Exercise brief: Reproduce word for word everything from the start of the records down to the line containing "Reply with a", including that line.

Data for processing:
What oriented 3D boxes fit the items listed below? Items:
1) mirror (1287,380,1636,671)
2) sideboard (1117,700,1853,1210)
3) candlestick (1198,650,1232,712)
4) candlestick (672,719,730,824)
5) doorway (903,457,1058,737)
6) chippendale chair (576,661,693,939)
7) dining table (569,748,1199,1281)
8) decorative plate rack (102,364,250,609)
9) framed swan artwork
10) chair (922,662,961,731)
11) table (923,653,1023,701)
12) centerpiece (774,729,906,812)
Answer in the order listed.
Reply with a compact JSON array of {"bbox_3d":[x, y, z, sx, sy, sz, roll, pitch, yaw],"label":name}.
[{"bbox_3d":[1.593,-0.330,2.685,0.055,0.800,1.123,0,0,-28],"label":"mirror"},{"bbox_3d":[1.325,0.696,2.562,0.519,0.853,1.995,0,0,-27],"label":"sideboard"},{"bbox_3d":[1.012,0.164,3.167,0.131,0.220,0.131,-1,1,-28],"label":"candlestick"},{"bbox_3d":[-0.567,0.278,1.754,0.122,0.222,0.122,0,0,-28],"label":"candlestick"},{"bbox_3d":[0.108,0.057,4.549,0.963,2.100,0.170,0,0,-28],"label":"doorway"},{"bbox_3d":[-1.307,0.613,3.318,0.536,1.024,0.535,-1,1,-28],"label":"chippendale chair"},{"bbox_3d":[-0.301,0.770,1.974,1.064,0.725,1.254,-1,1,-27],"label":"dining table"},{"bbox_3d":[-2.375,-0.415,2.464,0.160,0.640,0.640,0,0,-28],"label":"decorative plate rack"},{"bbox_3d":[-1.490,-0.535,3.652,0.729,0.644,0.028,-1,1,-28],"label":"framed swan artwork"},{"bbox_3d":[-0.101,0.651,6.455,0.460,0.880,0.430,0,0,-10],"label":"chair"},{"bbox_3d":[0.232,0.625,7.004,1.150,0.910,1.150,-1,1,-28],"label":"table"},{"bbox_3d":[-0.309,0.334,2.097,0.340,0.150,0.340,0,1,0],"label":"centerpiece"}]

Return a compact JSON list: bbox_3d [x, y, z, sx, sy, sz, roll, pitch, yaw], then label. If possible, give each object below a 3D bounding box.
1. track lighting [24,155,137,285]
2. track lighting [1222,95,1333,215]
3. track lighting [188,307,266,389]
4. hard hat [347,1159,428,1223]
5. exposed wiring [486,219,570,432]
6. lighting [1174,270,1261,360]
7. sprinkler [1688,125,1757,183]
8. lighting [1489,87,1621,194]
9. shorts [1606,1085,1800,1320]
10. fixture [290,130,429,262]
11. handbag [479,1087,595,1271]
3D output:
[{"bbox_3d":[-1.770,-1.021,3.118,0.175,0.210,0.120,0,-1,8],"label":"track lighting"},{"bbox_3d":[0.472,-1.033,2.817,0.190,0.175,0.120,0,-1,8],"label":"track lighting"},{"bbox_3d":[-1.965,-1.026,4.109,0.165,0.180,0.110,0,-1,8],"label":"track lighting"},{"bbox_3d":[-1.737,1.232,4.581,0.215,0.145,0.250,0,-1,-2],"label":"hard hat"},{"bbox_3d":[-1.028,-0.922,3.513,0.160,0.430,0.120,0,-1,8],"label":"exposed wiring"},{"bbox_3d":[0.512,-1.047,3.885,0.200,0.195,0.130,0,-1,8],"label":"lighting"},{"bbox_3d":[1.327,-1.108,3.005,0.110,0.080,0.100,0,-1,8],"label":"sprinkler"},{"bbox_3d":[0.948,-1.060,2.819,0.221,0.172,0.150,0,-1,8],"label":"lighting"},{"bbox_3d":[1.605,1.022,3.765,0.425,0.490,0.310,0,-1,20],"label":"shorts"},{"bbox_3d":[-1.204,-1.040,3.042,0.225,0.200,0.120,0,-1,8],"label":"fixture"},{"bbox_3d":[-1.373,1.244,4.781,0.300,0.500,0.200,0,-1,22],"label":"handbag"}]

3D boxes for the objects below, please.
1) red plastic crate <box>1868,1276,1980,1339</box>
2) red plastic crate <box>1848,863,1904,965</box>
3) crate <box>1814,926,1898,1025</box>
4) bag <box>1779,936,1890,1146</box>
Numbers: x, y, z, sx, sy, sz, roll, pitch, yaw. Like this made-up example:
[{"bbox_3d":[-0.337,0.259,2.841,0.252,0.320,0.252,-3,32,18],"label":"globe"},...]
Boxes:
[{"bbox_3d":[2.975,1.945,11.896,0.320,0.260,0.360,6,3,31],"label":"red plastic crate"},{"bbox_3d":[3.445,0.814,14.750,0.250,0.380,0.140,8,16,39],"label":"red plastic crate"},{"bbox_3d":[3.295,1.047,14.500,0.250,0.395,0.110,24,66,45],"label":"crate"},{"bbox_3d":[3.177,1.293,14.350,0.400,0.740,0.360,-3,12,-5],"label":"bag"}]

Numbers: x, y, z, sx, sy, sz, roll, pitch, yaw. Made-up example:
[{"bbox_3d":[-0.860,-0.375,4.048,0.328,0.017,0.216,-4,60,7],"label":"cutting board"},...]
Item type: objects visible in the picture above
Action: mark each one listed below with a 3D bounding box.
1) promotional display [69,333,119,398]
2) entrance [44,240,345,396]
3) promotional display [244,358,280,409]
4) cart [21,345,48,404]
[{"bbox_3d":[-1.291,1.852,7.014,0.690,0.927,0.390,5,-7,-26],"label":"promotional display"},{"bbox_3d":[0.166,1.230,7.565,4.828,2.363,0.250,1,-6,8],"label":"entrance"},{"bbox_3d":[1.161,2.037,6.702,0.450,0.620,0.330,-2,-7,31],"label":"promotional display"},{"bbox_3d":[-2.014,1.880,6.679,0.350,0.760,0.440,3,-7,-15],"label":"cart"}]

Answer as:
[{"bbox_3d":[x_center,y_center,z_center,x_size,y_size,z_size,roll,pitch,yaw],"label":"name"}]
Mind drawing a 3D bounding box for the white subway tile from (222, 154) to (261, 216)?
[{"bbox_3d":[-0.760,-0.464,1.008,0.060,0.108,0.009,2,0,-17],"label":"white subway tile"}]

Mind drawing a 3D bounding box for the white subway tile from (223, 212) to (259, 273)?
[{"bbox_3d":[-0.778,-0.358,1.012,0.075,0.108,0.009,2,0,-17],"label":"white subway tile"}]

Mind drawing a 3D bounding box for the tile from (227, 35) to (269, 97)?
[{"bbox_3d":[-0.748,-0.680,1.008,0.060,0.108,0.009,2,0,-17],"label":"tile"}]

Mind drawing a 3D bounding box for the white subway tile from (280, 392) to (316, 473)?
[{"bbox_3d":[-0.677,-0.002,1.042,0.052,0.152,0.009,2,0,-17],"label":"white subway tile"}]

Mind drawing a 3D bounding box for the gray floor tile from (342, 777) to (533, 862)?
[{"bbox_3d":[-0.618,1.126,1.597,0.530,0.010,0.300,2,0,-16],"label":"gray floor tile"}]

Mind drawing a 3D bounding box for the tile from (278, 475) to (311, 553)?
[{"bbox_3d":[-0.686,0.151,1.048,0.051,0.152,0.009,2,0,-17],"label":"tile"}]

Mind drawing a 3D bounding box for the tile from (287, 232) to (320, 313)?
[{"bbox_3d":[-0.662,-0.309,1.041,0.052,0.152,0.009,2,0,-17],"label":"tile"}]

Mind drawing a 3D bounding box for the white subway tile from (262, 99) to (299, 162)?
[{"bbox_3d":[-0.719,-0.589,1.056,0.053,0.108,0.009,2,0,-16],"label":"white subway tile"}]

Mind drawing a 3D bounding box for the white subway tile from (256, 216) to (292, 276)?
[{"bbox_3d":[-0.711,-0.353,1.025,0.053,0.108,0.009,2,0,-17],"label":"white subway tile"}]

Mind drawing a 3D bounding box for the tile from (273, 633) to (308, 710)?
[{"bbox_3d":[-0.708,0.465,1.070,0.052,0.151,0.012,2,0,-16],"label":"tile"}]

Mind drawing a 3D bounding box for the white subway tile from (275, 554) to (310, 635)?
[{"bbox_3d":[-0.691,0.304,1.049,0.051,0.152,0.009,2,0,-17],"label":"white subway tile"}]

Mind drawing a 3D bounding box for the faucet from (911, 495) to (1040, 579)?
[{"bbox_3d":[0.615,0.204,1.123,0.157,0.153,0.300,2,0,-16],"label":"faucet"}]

Answer space:
What oriented 3D boxes fit the items listed below? Items:
1) mirror (1287,380,1636,671)
2) sideboard (1117,700,1853,1210)
3) candlestick (1198,650,1232,712)
4) candlestick (672,719,730,824)
5) doorway (903,457,1058,737)
6) chippendale chair (576,661,693,939)
7) dining table (569,748,1199,1281)
8) decorative plate rack (102,364,250,609)
9) framed swan artwork
10) chair (922,662,961,731)
11) table (923,653,1023,701)
12) centerpiece (774,729,906,812)
Answer in the order listed.
Reply with a compact JSON array of {"bbox_3d":[x, y, z, sx, sy, sz, roll, pitch, yaw],"label":name}.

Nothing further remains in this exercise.